One moment from that time still haunts him. He had walked into an intake room where there were three beds crowded with people who had recently staggered in with symptoms of Ebola. On one mattress, a young girl who looked about 8 years old was already dead.
The only thing that Bausch knew about the girl was that she had come to the treatment center alone, and that broke his heart. He suspected that the rest of her family had already died, and he imagined her excruciating last moments.

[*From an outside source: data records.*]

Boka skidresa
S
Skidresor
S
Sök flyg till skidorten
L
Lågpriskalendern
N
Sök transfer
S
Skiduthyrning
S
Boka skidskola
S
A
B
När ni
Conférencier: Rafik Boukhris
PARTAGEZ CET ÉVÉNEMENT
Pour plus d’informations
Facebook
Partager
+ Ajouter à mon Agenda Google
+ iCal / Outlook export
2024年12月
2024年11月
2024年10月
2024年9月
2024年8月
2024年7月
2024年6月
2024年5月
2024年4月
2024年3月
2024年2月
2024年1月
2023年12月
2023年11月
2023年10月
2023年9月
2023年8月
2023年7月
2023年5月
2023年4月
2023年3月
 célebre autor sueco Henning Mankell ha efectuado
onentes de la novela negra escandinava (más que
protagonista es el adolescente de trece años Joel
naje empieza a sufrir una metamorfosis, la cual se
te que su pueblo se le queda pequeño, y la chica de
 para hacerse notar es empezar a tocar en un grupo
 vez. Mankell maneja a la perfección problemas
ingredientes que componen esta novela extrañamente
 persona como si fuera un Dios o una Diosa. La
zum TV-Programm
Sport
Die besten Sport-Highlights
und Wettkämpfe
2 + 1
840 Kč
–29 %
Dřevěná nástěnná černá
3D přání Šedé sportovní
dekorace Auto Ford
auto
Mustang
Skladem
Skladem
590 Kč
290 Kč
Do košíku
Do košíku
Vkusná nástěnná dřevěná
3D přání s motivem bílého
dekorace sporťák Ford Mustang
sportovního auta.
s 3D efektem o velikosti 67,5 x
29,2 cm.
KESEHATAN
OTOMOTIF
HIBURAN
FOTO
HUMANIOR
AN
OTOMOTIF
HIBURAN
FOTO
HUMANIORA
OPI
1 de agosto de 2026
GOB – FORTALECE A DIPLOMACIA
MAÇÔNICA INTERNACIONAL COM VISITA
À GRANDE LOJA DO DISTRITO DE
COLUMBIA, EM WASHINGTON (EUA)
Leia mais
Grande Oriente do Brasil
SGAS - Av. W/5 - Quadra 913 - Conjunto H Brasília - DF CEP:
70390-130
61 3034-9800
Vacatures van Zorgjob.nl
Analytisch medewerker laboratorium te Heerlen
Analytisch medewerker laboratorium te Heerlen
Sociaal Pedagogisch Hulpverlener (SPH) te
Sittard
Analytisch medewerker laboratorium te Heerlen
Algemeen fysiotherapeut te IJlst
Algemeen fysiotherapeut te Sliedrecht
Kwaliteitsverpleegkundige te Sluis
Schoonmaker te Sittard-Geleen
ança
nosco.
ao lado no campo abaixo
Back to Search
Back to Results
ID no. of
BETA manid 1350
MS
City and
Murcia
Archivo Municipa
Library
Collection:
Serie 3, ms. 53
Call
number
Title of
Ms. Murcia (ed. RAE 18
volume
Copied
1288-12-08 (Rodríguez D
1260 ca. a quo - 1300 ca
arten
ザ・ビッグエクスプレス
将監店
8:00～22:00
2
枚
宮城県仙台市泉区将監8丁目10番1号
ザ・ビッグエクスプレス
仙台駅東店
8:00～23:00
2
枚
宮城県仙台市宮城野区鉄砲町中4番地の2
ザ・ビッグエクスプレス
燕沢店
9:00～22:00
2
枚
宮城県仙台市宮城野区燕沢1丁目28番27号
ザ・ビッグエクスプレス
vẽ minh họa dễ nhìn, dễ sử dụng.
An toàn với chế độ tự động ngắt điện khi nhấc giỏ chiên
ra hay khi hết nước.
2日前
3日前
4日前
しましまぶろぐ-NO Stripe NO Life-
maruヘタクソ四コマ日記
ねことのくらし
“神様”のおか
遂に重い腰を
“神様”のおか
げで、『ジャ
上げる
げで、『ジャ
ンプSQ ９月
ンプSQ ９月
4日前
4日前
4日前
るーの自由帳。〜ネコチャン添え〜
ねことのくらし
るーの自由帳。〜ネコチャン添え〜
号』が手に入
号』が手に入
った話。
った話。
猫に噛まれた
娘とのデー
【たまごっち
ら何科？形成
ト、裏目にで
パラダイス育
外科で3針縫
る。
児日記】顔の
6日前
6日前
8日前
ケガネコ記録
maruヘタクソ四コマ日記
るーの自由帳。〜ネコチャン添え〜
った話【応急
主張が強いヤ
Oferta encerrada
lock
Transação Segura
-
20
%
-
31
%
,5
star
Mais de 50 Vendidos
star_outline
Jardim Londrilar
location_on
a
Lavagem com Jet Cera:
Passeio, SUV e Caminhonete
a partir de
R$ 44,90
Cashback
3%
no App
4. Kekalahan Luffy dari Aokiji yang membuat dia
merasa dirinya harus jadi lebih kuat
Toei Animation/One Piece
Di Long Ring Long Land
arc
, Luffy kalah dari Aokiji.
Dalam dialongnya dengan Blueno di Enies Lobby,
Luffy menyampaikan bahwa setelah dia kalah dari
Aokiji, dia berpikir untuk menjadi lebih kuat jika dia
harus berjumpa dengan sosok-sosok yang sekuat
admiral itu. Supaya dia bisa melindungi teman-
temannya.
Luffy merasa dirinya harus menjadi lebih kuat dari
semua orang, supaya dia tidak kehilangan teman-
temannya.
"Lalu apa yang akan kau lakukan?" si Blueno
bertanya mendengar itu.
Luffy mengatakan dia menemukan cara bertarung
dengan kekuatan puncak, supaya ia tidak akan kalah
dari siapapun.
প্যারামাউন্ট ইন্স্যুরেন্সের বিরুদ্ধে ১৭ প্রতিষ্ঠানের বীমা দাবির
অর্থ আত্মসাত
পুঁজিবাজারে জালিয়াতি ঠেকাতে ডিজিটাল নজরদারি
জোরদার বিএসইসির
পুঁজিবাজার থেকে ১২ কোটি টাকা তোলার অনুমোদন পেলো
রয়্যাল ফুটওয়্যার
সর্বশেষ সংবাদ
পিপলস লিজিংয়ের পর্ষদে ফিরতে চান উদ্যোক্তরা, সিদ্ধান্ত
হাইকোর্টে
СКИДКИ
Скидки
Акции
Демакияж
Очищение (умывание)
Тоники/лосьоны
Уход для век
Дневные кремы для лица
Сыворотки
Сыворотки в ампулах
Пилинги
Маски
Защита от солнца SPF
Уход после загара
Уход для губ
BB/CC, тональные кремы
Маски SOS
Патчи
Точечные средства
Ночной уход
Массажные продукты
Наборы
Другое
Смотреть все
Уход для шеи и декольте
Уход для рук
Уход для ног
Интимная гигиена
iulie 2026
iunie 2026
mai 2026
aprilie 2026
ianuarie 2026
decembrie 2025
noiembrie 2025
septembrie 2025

“She reminded me of my own daughter, who was the same age at the time,” Bausch recalls. “I thought about all the horror this girl had endured, coming on her own from what must have been a terrifying situation at home to a hospital with such a strange and fearful environment, full of strange white people like myself wearing masks and gowns, and put onto a bed where other people were sick and bleeding.”
Whenever possible, Bausch tries to connect with people on a personal level and is known for being open and friendly with locals and co-workers alike. Nahoko Shindo, a disease expert at the WHO, remembers the first time she worked with Bausch in Sierra Leone and Guinea during an outbreak of Lassa fever. “It was difficult at first to know what to make of him,” she says, laughing. “When I first met him, he was wearing very bright African clothing made by local tailors. That impressed me. He was not your typical American.”
Another colleague, Stuart Nichol, chief of the Viral Special Pathogens Branch at the CDC, recalls Bausch’s remarkable work during a Lassa fever outbreak in Guinea, where he set up a field lab and collected rodents to test for infections, to better understand the transmission of Lassa virus, which is maintained in rodents and sometimes transmitted to humans through rodent consumption. “While he was managing research teams, he was also trapping, freezing and shipping these biospecimens to CDC labs in Atlanta for further analysis,” Nichol says. “And he was trying to get solar panels placed on the lab’s roof to generate more energy. Most clinicians wouldn’t be doing that. He has always been willing to get his hands dirty and do what needed to be done.”